We seem to be on a raised plain overlooking lowlands on all sides. Lights from a small city bleed into the late dawn light far in the distance to my left.
‘Is that where we’re going?’ I ask the driver, who is, oddly, wearing little more than jeans, jumper, and a thin beany hat despite the arctic chill. He chuckles knowingly to himself.
‘No, you’re going that way.’ He points a gloved finger along the road to our right where the dark lowland stretches on and on into nothingness and the road seems to disappear in a swathe of white.
As we drive I share the nice elf’s sweets around and I think about the waterworks back at the airport. Those happy families really got to me, but it’s not like I want to have Cole’s baby, not now, obviously. A
nd I don’t even resent him having a family of his own. If anything, I hope he falls head over heels for that little baby and he gives it all the love and care he couldn’t find in his heart for me and our hypothetical future rugrats.
It’s just that babies were all part of our plan, you see? Get a house, get a job, get married, and hopefully be lucky enough to get a take-home baby one day, giving Mum the excuse she’s been itching for to knit a thousand pairs of pastel booties and tiny matinee jackets. But when your plans are all torn up and chucked back in your face it takes a while to readjust.
For the immediate future I have no plans other than to make no more plans.

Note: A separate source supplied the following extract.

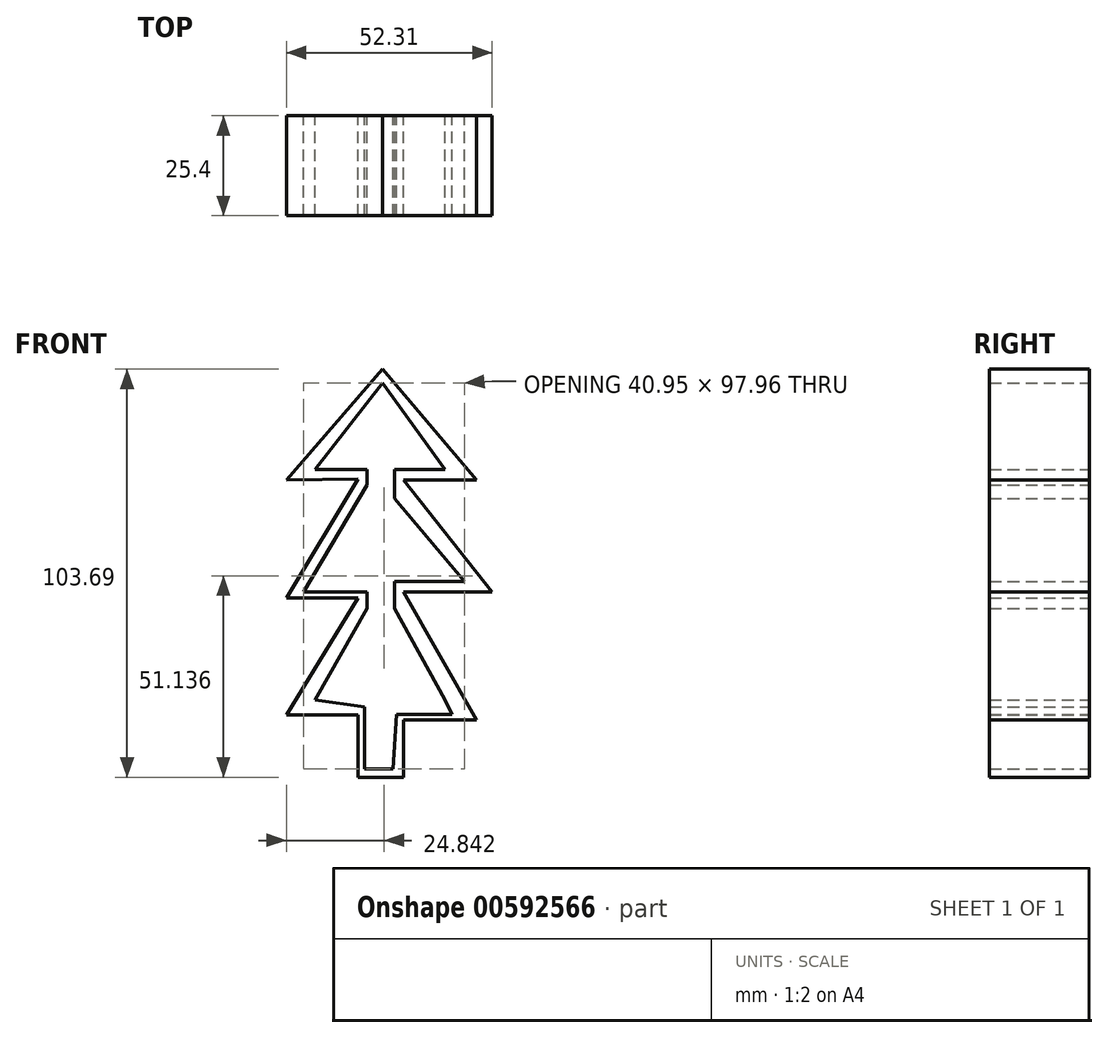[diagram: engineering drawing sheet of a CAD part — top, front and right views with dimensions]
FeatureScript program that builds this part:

I’m simply determined to enjoy this holiday and hoping it does the trick of putting some more distance between me, Cole and the past six months… and if I can bring back a little Christmas sparkle, all the better.
I reach into my pocket and pull out the two silver sixpences Mum gave me as I dropped my parents off at the airport ahead of their American adventure.
‘Here you are, Nari,’ I say, as I hand one over. ‘A talisman for a happy Christmas.’
Chapter Nine
‘Now this is more like it!’ I squeal as I barge around my cabin, flipping lights on and opening cupboards.
Nari’s behind me in the doorway. She’s accustomed to luxury travel, but I get overwhelmed at the opulence of a Premier Inn breakfast buffet, so this spacious, wooden cabin with its fur rugs and roaring fire feels really special. There’s a kitchen with a proper stove and a huge fridge stocked with food for our arrival.
‘Thank you, Stephen the Sex God!’ I exclaim as I peer at the bottles through the glass door of the wine cooler.
Nari’s joined me now and is nodding with a knowing smile. ‘He did promise us a few extras, remember?’ Her eyes glaze over and a devilish grin forms. I know she’s thinking of all the ways she can thank him for his generosity come their New Year rendezvous in London.